Finally got the kinks worked out in my SA-3.1 setup last week. Filtered
out over 420 spams -- maybe 1 false positive, and it was borderline.
The speed on sa-learn has dropped, but that may be unavoidable. But
I'm finally getting >= spam recognition than I had in 2.63.
I have no-online tests enabled as the online test databases are going
the way of "cddb"...becoming privatized. Sorta sad...maybe time to
start a "freezor" or some similar services. I mean the spam services
collect data about what is spam from users who use the database. Without
the users, they woudn't be nearly as effective. Yet the users then are
encouraged to pay to access the body of data that was previously donated
for free.
I suppose one could look at the cost of "aggregation" and intelligent
processing of 1000's of user-spam inputs into a usable output format,
and while it might be manageable for a small community of users, it's
not so manageable if the database starts being used by a much larger
user-base than the original system was designed to run on.

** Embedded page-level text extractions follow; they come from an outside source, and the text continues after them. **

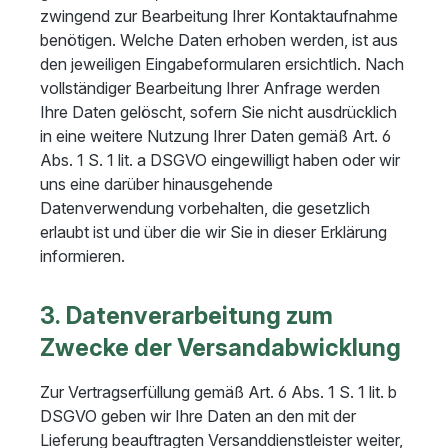
zwingend zur Bearbeitung Ihrer Kontaktaufnahme
benötigen. Welche Daten erhoben werden, ist aus
den jeweiligen Eingabeformularen ersichtlich. Nach
vollständiger Bearbeitung Ihrer Anfrage werden
Ihre Daten gelöscht, sofern Sie nicht ausdrücklich
in eine weitere Nutzung Ihrer Daten gemäß Art. 6
Abs. 1 S. 1 lit. a DSGVO eingewilligt haben oder wir
uns eine darüber hinausgehende
Datenverwendung vorbehalten, die gesetzlich
erlaubt ist und über die wir Sie in dieser Erklärung
informieren.
3. Datenverarbeitung zum
Zwecke der Versandabwicklung
Zur Vertragserfüllung gemäß Art. 6 Abs. 1 S. 1 lit. b
DSGVO geben wir Ihre Daten an den mit der
Lieferung beauftragten Versanddienstleister weiter,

Still -- I have yet to look at what is needed to convert my "db"s into
SQL form -- been sorta busy: car got crashed into last week and
was told this week it's totalled, that and was informed Tuesday
of a need for a root canal, on Wednesday, informed of need for 2nd
root canal & oral surgery. *smile* Life is just so _*!%fun!*%)_.
So am a bit behind in being on top of my ->SQL based conversion (I'm
assuming i'm in an older format. I just ran the convert tool to convert
from 2.x format to 3.x.
Assuming it is some sort of berkeley db format, what is a good
cut-over size as a "rule-of-thumb"...or is there? What should I
expect in speeds for "sa-learn" or spamc? I.e. -- is there a
rough guideline for when it becomes more effective to use SQL
vs. the Berkeley DB? Or rephrased, when it is worth the effort to
convert to SQL and ensure all the SQL software is setup and running?
Thanks...and thanks for the help/patience
BTW -- maybe this should go to the "sa-dev" list, but an RFE:
"spamassassin --lint":
1) would be nice to mention if daemon is _RUNNING_ and ready
to process messages; (user error: forgetting to restart daemon and
seeing no "--lint" message hinting that the daemon isn't running and
ready to process incoming mail--*duh*)
2) Would be nice, especially in "--lint" to check for bogus
lock files left around in spam DB dir. I don't know when these files
are used, but their presence really slows down sa-learn by about a
factor of 4-6x.
"sa-learn":
1) RFE: have sa-learn issue warning about pre-existing lock-files,
or, better, auto-remove bogus locks for processes that no longer exist.